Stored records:
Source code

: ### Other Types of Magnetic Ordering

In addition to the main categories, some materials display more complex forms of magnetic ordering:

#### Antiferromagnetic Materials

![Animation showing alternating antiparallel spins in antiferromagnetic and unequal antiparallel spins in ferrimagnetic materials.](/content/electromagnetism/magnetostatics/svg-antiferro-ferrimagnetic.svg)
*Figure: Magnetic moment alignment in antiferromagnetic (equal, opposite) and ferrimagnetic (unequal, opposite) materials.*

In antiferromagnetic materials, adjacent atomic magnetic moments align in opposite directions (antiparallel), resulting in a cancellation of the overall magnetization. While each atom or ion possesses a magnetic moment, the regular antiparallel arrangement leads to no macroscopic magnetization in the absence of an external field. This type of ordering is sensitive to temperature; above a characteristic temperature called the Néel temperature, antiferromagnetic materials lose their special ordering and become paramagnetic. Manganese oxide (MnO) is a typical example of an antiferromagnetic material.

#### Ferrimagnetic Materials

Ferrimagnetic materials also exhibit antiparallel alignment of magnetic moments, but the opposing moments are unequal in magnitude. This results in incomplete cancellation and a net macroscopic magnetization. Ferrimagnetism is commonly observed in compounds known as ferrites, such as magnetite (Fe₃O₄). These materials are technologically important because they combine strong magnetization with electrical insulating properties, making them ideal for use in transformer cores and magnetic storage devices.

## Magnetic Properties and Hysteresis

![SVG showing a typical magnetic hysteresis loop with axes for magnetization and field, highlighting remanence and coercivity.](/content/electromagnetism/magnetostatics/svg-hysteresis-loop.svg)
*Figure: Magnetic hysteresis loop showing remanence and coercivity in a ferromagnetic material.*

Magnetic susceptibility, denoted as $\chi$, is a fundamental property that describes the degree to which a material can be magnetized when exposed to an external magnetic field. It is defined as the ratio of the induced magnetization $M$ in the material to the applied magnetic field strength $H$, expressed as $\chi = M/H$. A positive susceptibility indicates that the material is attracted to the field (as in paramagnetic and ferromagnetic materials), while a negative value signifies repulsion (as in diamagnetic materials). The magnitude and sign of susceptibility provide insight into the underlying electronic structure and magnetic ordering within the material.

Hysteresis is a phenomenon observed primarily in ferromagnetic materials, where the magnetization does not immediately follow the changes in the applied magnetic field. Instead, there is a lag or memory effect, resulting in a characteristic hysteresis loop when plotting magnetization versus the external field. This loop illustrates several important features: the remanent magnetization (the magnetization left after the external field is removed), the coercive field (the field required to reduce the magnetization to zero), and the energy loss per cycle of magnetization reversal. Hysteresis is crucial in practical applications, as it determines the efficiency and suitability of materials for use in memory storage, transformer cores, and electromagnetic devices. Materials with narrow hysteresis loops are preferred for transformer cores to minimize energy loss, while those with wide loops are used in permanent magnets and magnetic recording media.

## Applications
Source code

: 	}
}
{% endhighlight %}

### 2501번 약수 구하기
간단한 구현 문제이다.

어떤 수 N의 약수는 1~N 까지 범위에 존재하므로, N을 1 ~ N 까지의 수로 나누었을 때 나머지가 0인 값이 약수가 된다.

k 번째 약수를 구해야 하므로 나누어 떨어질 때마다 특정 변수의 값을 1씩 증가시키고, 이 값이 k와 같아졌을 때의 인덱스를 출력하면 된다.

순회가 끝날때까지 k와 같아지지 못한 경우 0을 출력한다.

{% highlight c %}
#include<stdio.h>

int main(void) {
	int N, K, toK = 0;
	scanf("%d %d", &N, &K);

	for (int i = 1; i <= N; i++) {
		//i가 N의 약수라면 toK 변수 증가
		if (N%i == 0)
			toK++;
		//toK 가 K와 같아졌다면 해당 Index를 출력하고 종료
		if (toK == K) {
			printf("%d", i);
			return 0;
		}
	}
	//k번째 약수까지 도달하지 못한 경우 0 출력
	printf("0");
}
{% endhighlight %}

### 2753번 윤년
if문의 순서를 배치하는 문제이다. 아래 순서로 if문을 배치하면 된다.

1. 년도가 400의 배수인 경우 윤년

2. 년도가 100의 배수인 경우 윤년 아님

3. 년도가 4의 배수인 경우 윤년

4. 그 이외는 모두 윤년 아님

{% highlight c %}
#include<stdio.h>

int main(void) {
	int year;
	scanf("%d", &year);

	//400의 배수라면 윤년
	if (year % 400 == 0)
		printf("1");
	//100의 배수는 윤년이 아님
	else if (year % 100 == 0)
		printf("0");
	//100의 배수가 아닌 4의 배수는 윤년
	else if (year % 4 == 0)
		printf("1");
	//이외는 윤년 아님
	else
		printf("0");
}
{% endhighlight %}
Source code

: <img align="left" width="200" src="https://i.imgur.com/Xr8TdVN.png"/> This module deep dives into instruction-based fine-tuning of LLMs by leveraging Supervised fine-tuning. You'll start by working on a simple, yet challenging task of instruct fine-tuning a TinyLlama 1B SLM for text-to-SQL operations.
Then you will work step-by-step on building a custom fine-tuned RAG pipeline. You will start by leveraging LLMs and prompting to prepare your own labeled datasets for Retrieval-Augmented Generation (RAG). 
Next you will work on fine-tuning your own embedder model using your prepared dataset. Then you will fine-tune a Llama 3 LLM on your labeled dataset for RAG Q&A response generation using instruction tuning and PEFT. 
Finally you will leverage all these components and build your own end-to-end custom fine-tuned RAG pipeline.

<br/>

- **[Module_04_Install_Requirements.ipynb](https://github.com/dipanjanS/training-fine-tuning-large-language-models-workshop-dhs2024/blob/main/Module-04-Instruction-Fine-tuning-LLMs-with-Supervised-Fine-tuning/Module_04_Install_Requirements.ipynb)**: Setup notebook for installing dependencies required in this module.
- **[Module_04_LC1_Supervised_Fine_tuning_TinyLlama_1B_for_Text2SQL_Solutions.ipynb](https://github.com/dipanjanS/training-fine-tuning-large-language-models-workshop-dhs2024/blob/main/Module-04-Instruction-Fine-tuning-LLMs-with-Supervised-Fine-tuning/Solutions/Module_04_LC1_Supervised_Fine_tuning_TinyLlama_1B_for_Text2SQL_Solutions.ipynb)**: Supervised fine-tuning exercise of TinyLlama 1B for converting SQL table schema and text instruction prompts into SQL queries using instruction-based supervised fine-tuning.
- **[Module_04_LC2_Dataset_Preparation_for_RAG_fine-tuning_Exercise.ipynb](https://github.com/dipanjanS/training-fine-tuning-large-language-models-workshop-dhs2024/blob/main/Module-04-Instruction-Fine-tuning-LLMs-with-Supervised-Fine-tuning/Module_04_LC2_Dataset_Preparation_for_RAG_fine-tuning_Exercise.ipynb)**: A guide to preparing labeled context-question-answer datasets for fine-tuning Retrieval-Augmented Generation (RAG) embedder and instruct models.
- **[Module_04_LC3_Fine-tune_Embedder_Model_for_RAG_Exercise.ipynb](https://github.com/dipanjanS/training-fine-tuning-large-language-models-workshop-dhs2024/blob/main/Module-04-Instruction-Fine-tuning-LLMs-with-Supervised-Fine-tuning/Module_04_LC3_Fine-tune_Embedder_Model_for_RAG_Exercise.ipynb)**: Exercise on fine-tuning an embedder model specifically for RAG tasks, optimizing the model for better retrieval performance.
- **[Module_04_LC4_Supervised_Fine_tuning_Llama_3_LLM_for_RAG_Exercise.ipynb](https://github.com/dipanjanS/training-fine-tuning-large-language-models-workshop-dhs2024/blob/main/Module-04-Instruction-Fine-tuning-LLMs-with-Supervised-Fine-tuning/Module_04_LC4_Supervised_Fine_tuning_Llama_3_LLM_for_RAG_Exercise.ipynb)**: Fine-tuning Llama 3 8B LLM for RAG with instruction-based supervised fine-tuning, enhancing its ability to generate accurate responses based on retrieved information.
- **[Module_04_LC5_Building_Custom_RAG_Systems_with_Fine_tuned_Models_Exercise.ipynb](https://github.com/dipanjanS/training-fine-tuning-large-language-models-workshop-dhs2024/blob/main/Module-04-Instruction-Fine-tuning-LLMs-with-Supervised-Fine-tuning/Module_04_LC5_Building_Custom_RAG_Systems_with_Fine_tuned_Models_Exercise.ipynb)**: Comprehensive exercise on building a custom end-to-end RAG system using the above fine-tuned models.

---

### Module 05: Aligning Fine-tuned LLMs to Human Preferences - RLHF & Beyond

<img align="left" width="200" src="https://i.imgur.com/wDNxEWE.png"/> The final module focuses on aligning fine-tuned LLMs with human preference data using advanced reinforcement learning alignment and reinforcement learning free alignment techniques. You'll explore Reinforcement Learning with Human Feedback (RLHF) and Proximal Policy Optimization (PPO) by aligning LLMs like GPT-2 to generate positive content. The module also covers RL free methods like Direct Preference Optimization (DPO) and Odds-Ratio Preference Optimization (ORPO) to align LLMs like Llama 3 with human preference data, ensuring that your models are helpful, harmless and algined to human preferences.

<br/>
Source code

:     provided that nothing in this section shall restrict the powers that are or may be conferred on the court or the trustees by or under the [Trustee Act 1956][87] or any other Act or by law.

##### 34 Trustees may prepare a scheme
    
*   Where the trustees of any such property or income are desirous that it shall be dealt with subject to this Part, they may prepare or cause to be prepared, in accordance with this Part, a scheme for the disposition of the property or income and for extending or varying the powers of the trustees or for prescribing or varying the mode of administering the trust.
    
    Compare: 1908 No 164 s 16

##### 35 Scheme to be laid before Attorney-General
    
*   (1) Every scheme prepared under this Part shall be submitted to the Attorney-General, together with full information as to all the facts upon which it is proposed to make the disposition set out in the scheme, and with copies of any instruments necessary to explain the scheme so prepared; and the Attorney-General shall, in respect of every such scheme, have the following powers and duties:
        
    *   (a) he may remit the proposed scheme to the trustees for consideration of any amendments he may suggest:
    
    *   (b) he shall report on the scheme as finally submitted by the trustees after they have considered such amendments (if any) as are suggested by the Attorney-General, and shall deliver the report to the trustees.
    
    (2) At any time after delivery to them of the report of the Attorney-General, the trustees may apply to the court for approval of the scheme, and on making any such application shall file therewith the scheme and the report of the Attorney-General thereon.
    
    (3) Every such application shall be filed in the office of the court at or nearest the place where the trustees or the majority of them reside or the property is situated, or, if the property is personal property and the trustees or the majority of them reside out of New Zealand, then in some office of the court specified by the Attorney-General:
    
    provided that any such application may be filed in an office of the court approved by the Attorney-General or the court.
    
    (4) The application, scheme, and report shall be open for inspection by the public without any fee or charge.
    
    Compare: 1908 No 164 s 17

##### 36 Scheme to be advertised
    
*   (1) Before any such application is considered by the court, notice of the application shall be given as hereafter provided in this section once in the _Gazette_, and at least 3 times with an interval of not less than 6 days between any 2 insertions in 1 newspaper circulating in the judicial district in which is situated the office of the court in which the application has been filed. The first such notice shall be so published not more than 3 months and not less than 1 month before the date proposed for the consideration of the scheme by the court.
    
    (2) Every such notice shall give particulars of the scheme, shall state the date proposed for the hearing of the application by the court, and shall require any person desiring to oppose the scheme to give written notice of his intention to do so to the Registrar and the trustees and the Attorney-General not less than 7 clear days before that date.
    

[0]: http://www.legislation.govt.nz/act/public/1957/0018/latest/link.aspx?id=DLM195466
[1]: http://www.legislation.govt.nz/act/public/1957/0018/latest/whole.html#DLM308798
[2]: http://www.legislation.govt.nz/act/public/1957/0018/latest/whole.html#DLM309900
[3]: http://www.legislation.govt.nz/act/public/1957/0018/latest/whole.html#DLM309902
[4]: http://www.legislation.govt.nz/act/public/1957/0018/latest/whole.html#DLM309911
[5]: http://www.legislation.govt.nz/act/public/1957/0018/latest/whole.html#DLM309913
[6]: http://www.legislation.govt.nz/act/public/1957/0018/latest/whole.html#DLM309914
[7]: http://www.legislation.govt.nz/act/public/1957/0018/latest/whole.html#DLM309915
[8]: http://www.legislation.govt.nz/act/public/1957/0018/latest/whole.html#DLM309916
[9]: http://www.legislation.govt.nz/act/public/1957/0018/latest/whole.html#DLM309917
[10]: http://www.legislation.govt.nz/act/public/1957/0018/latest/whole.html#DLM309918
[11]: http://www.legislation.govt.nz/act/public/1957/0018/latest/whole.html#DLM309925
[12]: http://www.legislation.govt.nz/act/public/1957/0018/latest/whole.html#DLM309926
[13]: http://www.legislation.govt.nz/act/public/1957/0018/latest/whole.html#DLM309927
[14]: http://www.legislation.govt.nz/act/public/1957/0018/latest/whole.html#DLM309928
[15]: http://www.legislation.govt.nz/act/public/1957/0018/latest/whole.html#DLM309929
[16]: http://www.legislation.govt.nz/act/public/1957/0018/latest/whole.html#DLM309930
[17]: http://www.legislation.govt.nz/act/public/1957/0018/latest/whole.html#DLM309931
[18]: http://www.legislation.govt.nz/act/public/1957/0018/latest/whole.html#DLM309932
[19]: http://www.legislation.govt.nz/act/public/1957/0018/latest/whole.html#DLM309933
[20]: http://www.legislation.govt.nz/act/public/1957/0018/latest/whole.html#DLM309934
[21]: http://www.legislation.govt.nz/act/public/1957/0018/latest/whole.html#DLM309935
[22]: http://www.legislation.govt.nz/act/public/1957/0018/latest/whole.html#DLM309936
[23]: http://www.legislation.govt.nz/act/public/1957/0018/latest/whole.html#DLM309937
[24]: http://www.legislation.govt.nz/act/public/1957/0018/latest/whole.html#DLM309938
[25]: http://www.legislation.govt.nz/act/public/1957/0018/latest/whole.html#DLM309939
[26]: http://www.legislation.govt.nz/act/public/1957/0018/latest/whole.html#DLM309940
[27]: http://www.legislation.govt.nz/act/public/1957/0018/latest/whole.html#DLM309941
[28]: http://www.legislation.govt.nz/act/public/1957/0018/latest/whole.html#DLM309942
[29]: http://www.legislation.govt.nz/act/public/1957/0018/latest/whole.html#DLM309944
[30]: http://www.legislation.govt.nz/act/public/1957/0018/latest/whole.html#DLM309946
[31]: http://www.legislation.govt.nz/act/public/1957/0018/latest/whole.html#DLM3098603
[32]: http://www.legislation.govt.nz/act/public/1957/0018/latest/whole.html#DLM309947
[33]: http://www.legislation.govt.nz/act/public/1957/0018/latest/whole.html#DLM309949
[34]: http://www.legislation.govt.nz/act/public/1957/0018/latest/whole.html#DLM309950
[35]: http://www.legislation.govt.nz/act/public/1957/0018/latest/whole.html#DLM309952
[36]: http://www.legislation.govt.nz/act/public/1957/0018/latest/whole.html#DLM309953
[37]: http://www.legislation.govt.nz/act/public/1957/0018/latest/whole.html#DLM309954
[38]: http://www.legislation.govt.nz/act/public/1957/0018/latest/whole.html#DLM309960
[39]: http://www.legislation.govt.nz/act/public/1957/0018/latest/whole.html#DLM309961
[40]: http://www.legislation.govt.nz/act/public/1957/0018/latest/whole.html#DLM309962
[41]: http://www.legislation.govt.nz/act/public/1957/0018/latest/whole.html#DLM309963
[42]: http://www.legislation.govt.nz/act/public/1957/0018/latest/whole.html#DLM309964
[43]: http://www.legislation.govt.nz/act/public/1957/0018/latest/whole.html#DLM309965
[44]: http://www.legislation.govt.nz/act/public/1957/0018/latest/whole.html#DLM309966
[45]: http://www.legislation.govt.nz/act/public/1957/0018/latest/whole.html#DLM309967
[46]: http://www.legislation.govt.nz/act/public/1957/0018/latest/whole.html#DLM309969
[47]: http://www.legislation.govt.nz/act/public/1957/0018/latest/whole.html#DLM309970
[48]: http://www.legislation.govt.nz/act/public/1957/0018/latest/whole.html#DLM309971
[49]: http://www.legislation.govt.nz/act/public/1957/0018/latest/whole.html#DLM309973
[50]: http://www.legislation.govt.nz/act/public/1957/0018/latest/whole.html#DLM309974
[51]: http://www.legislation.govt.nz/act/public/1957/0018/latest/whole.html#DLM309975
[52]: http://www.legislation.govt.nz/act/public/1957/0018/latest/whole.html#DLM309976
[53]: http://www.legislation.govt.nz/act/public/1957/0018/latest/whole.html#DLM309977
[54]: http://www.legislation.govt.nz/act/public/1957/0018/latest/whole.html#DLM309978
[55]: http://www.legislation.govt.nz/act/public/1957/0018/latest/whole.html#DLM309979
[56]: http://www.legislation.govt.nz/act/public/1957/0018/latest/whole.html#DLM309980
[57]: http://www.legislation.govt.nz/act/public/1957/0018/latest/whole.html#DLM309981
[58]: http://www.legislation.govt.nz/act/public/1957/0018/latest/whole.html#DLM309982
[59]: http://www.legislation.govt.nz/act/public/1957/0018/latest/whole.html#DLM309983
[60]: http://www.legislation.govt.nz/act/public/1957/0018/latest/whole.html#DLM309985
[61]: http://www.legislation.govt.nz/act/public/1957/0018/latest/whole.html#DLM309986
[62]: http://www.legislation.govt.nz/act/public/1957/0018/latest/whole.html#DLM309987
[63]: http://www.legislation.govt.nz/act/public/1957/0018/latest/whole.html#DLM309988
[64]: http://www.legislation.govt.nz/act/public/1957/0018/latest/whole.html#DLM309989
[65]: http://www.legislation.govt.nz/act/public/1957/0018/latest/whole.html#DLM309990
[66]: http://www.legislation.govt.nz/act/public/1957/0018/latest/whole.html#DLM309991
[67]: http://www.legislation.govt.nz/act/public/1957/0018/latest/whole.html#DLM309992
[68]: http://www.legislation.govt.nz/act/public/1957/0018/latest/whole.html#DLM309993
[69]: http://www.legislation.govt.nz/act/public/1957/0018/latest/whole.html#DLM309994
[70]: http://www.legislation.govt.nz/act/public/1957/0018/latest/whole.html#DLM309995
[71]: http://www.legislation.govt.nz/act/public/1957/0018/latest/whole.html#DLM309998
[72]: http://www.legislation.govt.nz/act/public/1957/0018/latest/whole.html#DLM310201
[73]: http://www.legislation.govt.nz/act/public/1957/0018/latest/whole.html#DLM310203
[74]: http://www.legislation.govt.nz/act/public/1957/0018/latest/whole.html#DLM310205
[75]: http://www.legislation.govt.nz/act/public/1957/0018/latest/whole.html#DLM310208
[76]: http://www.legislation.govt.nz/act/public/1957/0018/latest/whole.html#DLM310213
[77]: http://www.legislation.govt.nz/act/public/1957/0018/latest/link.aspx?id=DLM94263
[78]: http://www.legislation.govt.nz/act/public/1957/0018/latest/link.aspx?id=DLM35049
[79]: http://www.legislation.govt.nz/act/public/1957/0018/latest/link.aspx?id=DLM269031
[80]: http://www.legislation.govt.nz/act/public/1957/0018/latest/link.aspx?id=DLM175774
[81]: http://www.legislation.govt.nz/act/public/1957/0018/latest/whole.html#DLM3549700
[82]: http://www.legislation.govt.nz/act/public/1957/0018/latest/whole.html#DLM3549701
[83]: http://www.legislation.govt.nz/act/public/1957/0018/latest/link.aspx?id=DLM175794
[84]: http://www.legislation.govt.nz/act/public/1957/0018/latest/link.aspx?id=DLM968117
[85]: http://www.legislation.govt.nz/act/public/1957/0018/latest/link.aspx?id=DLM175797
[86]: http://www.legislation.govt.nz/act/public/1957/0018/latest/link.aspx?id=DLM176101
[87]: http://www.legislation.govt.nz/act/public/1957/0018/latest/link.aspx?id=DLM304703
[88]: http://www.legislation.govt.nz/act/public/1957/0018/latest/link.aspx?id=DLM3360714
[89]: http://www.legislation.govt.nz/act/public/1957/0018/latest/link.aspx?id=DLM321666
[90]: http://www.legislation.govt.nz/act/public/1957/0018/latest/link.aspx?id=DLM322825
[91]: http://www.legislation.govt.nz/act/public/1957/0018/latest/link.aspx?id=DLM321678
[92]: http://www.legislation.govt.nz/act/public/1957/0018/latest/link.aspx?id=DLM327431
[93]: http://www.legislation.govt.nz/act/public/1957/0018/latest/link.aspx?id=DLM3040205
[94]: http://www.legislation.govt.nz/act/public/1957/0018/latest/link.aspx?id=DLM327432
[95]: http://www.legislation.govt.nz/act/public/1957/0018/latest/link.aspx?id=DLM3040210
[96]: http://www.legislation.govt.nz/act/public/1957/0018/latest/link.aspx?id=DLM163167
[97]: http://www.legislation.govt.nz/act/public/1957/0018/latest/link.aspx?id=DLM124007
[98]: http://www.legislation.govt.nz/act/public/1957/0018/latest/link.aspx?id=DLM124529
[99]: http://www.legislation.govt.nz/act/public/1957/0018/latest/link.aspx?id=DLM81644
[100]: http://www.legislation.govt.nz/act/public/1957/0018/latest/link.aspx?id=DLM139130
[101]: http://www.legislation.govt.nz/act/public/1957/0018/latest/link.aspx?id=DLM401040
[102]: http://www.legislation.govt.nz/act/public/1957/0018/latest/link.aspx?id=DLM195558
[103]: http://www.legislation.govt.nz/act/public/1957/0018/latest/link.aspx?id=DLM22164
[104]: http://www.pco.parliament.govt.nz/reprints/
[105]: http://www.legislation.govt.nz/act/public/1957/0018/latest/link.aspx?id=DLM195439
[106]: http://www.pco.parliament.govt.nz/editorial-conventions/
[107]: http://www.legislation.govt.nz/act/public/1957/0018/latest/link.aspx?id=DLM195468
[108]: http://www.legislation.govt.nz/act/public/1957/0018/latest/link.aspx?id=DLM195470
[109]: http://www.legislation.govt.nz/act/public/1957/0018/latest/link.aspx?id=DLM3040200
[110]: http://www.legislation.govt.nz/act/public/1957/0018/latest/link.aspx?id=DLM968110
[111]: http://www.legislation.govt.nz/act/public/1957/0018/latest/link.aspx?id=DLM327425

Job
Copy out, word for word, the lines from the items above, starting with the line that contains "administering the trust." and going on through the line that contains "##### 35 Scheme", with both of those lines included.

Result below
*   Where the trustees of any such property or income are desirous that it shall be dealt with subject to this Part, they may prepare or cause to be prepared, in accordance with this Part, a scheme for the disposition of the property or income and for extending or varying the powers of the trustees or for prescribing or varying the mode of administering the trust.
    
    Compare: 1908 No 164 s 16

##### 35 Scheme to be laid before Attorney-General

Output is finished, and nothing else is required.